Queste parole mi spingono a consigliare ai miei lettori di provare loro stessi, al momento dell’elevazione, a sostituire il “Signore mio e Dio mio” rivolto a Gesù con una preghiera rivolta al Padre perché si ricordi del sacrificio di Gesù e, grazie a lui, abbia misericordia di noi e del mondo intero.
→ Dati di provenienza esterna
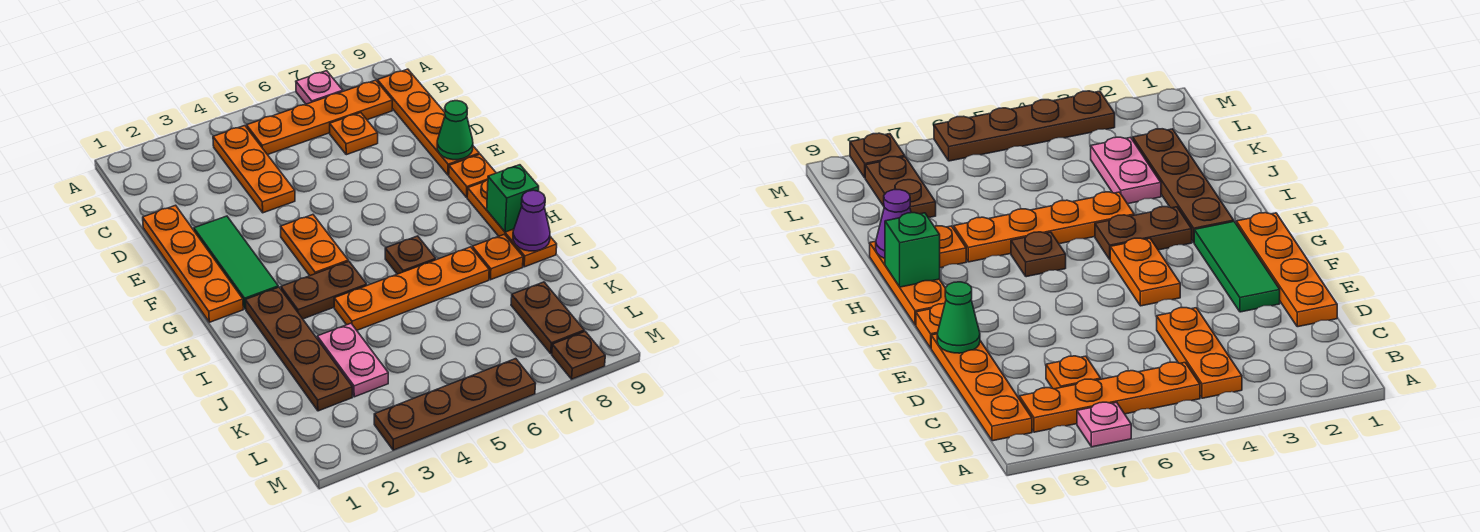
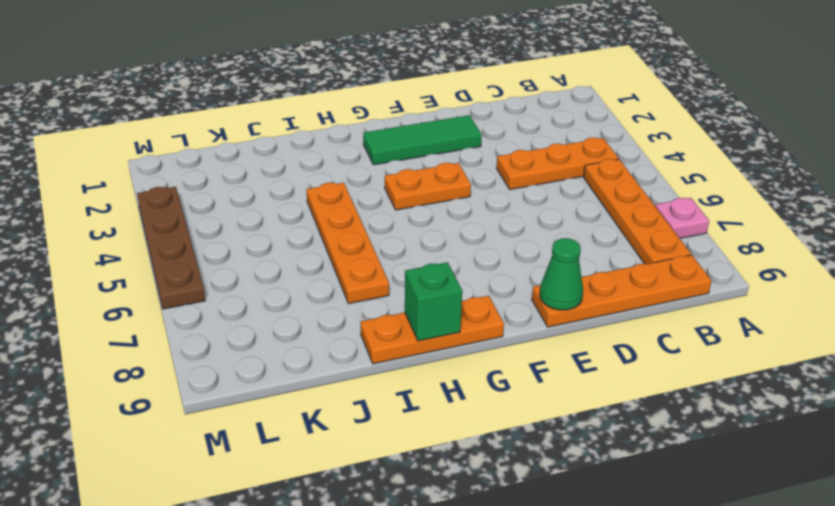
none -> orange 1x1 plate [330,113,378,155]
none -> orange 1x4 plate [143,205,243,322]
none -> orange 1x1 plate [449,154,496,197]

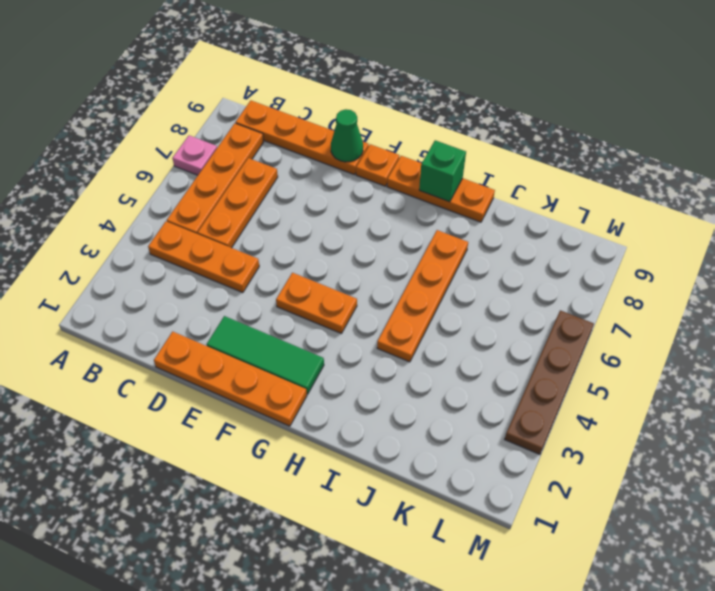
orange 1x3 plate [198,158,278,248] -> orange 1x1 plate [330,113,378,155]
none -> brown 1x4 plate [245,287,352,411]
none -> brown 1x2 plate [281,261,367,319]
none -> brown 1x1 plate [385,236,436,274]

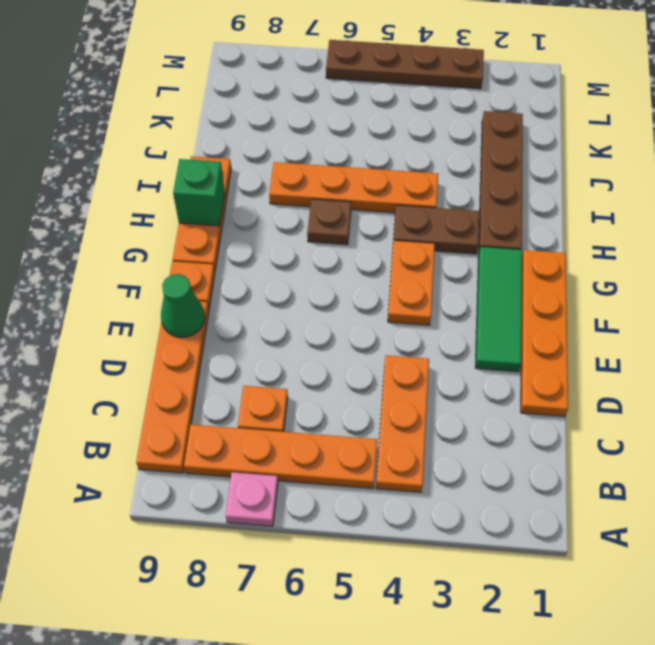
none -> orange 1x1 plate [472,234,523,280]
none -> pink 1x2 plate [317,323,388,397]
none -> brown 1x2 plate [511,282,584,354]

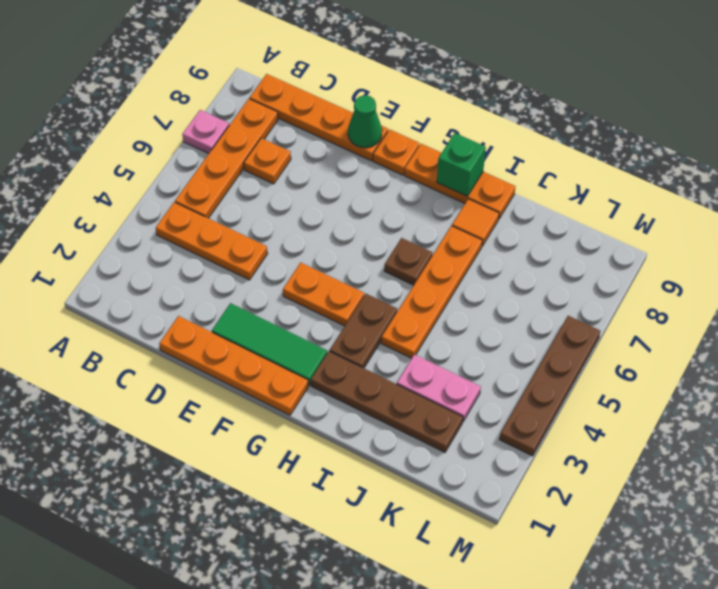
orange 1x1 tile [452,199,499,246] -> orange 1x1 plate [472,234,523,280]
none -> brown 1x2 plate [511,282,584,354]
none -> brown 1x1 plate [552,331,605,379]
none -> purple 1x1 cone [513,190,550,251]

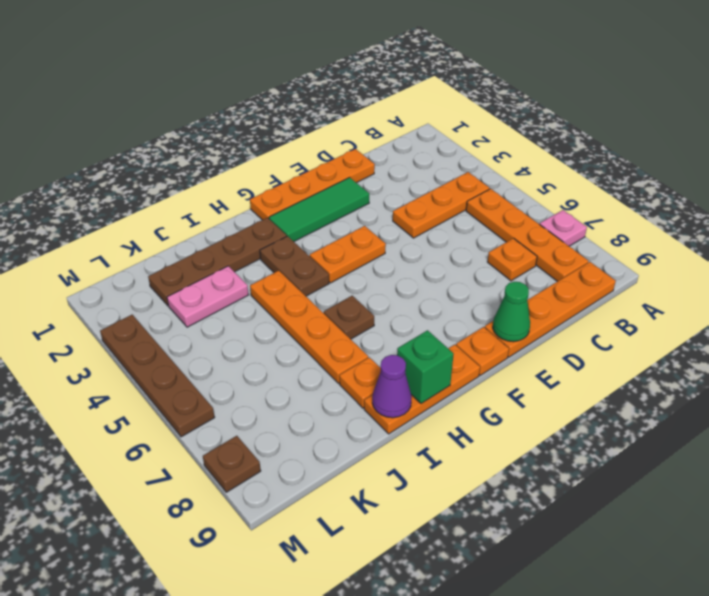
none -> brown 1x2 plate [511,282,584,354]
IL MODO DELL’ELEVAZIONE DEVE RICHIAMARE IL MISTERO

In questo modo l’elevazione risulta meno spiccia, ma più solenne. Ma così personalmente ho modo di esperimentare anche la verità di una risposta che mi diede il nostro professore di Liturgia don Antonio Donghi quando gli chiesi: “Gli ortodossi, per indicare la sacralità del Mistero  eucaristico hanno l’inconòstasi (questa vera e propria parete che separa i celebranti dal popolo e nasconde lo svolgersi del rito). Noi che cosa abbiamo? Noi vediamo tutto, capiamo tutto… Ma è proprio vero che cogliamo il mistero? Cos’è che ci aiuta?”. E don Antonio mi ha risposto: “Noi abbiamo il modo di celebrare“. A patto appunto che non sia frettoloso e sbrigativo.

Ringrazierò sempre il giovane prete che mi ha fatto il regalo di questa più giusta visione del Canone della Messa e, per non tenerlo per me, questo dono, nel Giovedì Santo e nella Pasqua di quest’Anno santo della Misericordia, lo condivido con tutti quelli a cui fa piacere.